STRAIGHT TALK
Closeted at work?
I’ve been partnered with my boyfriend for about five years and only recently put a photograph of him on my desk at work. I like to gaze at him during the day, but I’ve been surprised by how many questions I’ve gotten, like: “Is he your brother?” What’s the best way to answer these curious coworkers, especially since I’m not really out yet?
To be or not to be out, that is yet again the question. Although one of the basic premises of good manners is to make people feel comfortable, don’t let etiquette be marshaled into an argument for keeping you in the closet. Displaying your boyfriend’s photo is a good way to come out (at least partially) without shouting the dreaded, “Hey, I am gay!” Other ways include referring to a girlfriend or a same-sex spouse in casual conversation (“My wife is home with our kids …”), making charitable contributions to an LGBT rights group and then asking your company to match, or attending the office holiday party with your partner. In your case, answering the dreaded brother question might be just the thing: “No, that’s my boyfriend,” you could say. “We’ve been together five years.”

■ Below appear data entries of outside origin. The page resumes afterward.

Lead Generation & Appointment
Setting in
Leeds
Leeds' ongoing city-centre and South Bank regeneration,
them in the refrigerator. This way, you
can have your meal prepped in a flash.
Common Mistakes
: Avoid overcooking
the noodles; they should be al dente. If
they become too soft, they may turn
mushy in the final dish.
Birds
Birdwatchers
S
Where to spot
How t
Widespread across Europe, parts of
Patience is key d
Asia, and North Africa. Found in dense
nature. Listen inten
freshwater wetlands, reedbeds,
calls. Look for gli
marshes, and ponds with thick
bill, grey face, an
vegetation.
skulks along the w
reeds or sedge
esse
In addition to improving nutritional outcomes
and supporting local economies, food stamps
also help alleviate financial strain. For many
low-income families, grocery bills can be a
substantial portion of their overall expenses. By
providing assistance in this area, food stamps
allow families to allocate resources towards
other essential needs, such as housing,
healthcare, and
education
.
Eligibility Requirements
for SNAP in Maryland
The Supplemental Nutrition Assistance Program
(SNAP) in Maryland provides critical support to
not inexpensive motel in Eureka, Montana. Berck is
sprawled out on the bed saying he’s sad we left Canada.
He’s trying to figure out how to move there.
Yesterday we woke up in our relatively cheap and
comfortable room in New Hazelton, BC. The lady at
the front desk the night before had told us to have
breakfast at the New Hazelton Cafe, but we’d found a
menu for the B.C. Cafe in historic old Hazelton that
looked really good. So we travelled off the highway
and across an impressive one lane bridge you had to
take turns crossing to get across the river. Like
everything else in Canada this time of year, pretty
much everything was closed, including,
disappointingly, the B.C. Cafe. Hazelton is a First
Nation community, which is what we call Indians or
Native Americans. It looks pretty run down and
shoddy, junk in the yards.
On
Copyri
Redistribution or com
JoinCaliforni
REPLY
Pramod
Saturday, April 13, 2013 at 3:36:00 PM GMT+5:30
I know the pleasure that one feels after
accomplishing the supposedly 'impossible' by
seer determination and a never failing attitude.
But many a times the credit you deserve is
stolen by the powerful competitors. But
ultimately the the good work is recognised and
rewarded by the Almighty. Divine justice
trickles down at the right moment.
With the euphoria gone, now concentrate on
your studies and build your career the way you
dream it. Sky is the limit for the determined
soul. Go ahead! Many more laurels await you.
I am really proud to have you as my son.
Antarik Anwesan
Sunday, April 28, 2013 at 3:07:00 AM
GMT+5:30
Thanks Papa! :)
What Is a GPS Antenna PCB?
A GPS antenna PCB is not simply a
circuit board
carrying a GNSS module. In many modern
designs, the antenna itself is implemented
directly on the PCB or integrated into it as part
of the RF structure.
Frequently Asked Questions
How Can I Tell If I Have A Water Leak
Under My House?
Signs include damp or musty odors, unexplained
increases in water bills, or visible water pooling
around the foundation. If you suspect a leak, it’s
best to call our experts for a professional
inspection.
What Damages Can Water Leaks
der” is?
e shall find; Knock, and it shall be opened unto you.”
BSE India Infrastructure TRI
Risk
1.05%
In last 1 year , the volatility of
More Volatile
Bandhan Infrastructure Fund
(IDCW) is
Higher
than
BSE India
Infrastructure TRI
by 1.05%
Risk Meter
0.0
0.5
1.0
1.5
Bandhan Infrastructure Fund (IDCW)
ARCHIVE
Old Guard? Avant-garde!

Before you come out at work, however, be sure you understand whether your company has nondiscrimination protections based on sexual orientation, gender identity or gender expression, as well as whether there are local or state laws that afford protection. Most states have no such protections, and you certainly don’t want to be fired. Final note: Pay attention to what’s happening with the Employment Non-Discrimination Act (ENDA) in Congress; this federal act would prohibit discrimination against employees (except in religious organizations) on the basis of sexual orientation, gender identity, and disability.